BEN AINSLIE proved beyond doubt today he is the supreme yachtsman of our time when he capped a challenging sailing year by being named the British Yachtsman of the Year, for an unprecedented sixth time.
The title, awarded by the Yachting Journalists’ Association in association with yacht insurers Pantaenius UK, caps his 2012 honours. His successes peaked with winning his fourth Olympic gold medal at Weymouth and Portland in the London 2012 Olympics, becoming ISAF world sailing champion, and receiving a knighthood in recognition of his services to sailing in the New Year’s Honours.

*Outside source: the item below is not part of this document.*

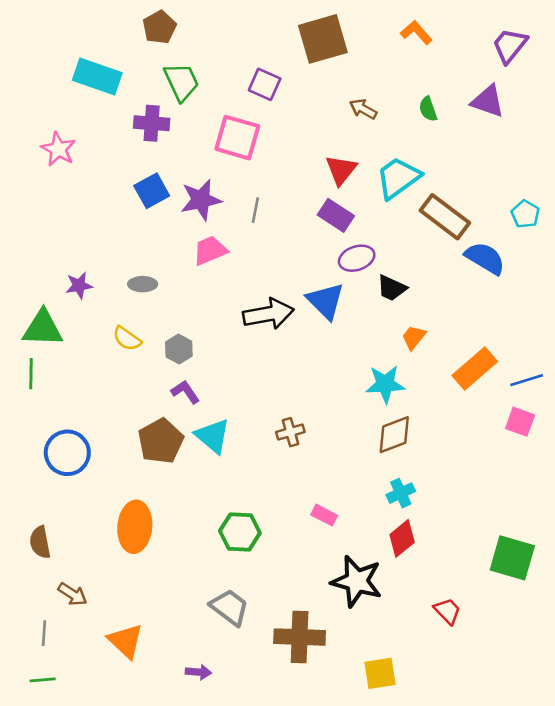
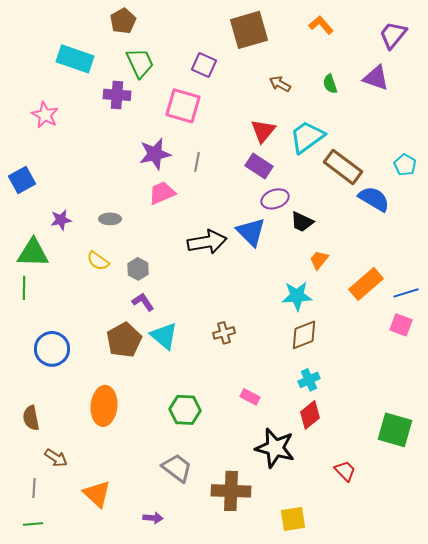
blue square: (152, 191) -> (22, 180), moved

Ben flew to San Francisco hours before the announcement to join the Oracle Team USA, the defender of the America’s Cup. He is also preparing for the next America’s Cup World Series regatta at Naples in April with his J P Morgan/Ben Ainslie Racing Team. YJA chairman Bob Fisher and Lady Pippa Blake, who was to present the award, caught up with him just before leaving, at the Royal Lymington Yacht Club. However, he joined the awards luncheon and ceremony at Trinity House in London today via a live television link from the team’s base in California.

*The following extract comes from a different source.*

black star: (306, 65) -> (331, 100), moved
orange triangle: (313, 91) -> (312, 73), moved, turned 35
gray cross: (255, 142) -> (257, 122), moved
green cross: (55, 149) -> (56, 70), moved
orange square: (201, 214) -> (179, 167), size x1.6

He told Mr Fisher that 2012 had been quite a year with many highlights, but said the Olympic regatta had been the toughest. “I thought I might have left it too late,” he admitted, “but it was all down to a match race with Jonas (Hogh-Christensen) in the medal race, and I seem to enjoy those!”
Ben has now been at the top of his sport for 20 years, enduring enormous self-sacrifice in his quest for perfection. This pursuit involves never giving an inch in the interminable training sessions and an utterly relentless year-round competition schedule. During his remarkable career, Ben has now claimed four Olympic gold medals and one silver medal, nine European titles and ten world championships going back to 1993. Few sportsmen in any discipline have stayed at the forefront of their careers for such a sustained period.

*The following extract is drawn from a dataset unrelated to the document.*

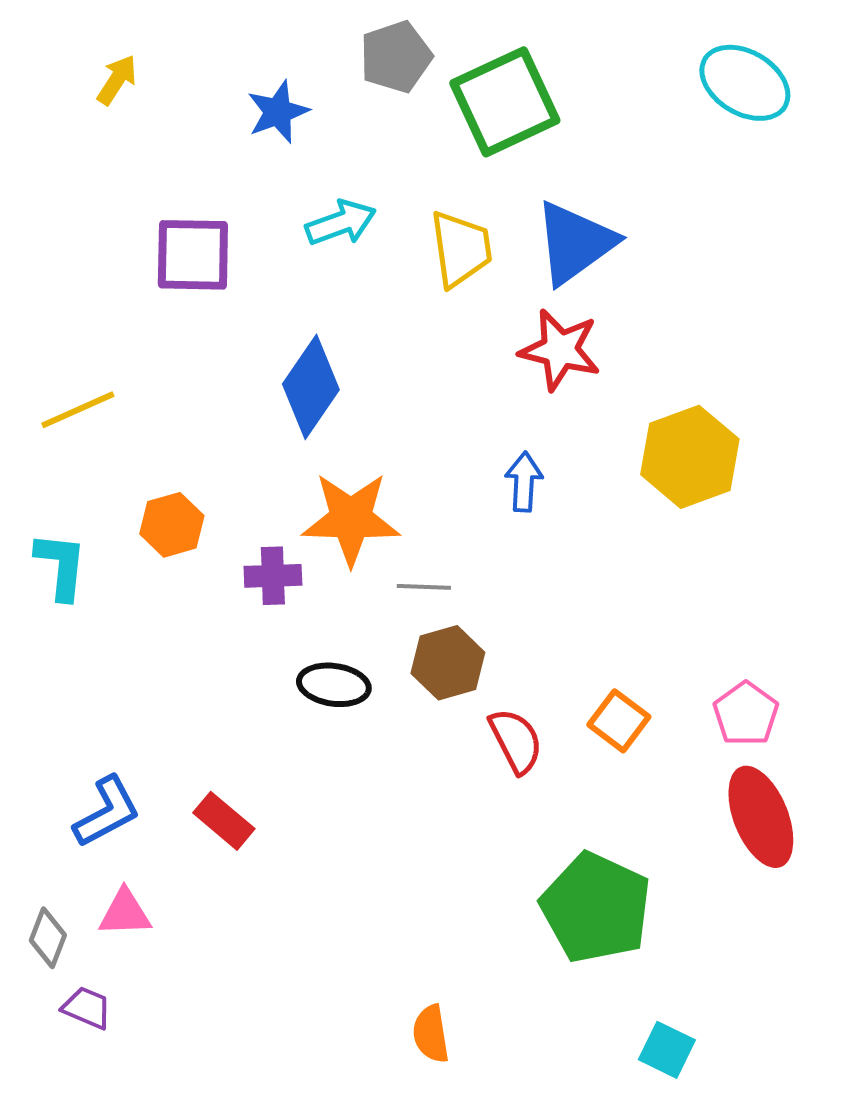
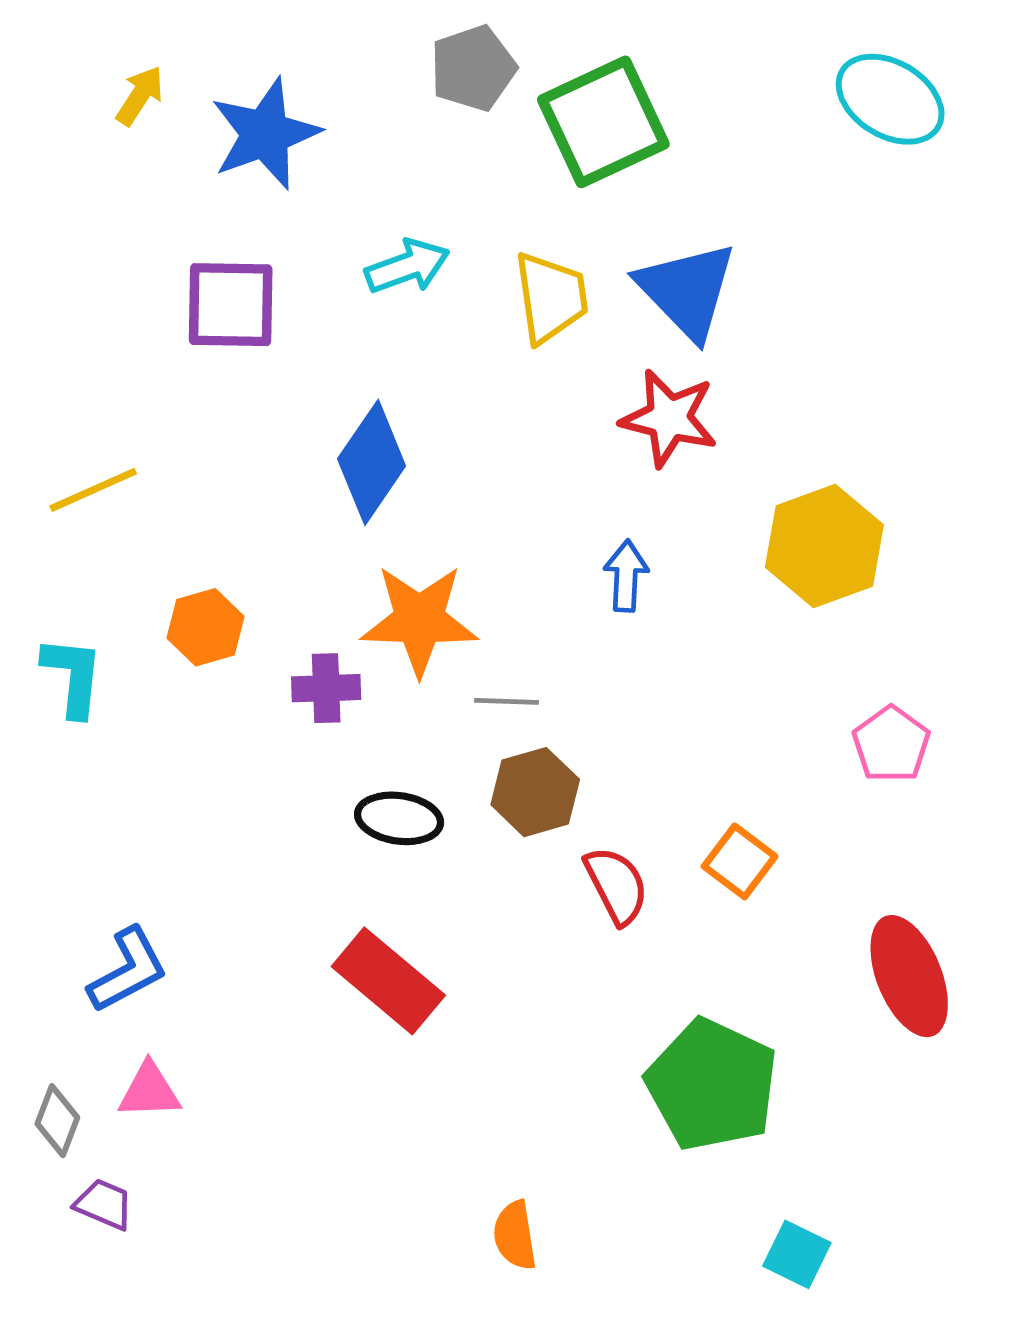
blue star: (278, 112) -> (265, 134), moved, size x1.5
blue triangle: (575, 243) -> (687, 290), turned -38
pink pentagon: (746, 714) -> (891, 744), moved
red rectangle: (224, 821) -> (388, 981), moved, size x1.5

Ben also won the Finn Gold Cup for a record sixth year, and this time on his home waters of Falmouth. Ben concluded his year by being named ISAF Rolex World Sailor of the Year. Ben has also been voted YJA Yachtsman of Year on five previous occasions, either as an individual or as part of an Olympic team. Ben grew up and learned to sail in Restronguet, and now lives in Lymington.
Members of the Yachting Journalists’ Association voted him as the yachtsman most deserving the title in the closest of ballots, narrowly ahead of finalists – Paralympic gold medallist Helena Lucas MBE, a member of the Royal Southampton Yacht Club, and the four times match racing world champion Ian Williams, also from Lymington.
Ben said his aim was to lead a British team for the next America’s Cup series, wherever that would be held. “It has been a long-held ambition to be part of the team that returns the Cup to Britain after more than a 160-year absence.
At Trinity House, the YJA also made a Special Award to David Howlett, MBE, the Olympic team coach, for his outstanding dedication to improving the performance of many of Britain’s top sailors for many years. It also posthumously presented a Lifetime Achievement Award to Henry Strzelecki , founder of Henri Lloyd, who died on Boxing Day. The award was received by his son Paul, the joint chief executive of Henri-Lloyd.
Guests were welcomed by John McCurdy, OBE, managing director, of Pantaenius UK.
The associated YJA/Pantaenius Young Sailor of the Year was announced on preview day of the Tullet Prebon London Boat Show. The winner is windsurfer Saskia Sills, aged 16, from Launceston, Cornwall. She was presented with the YJA/Pantaenius Young Sailor of the Year trophy by Bob Fisher, chairman of the Yachting Journalists’ Association.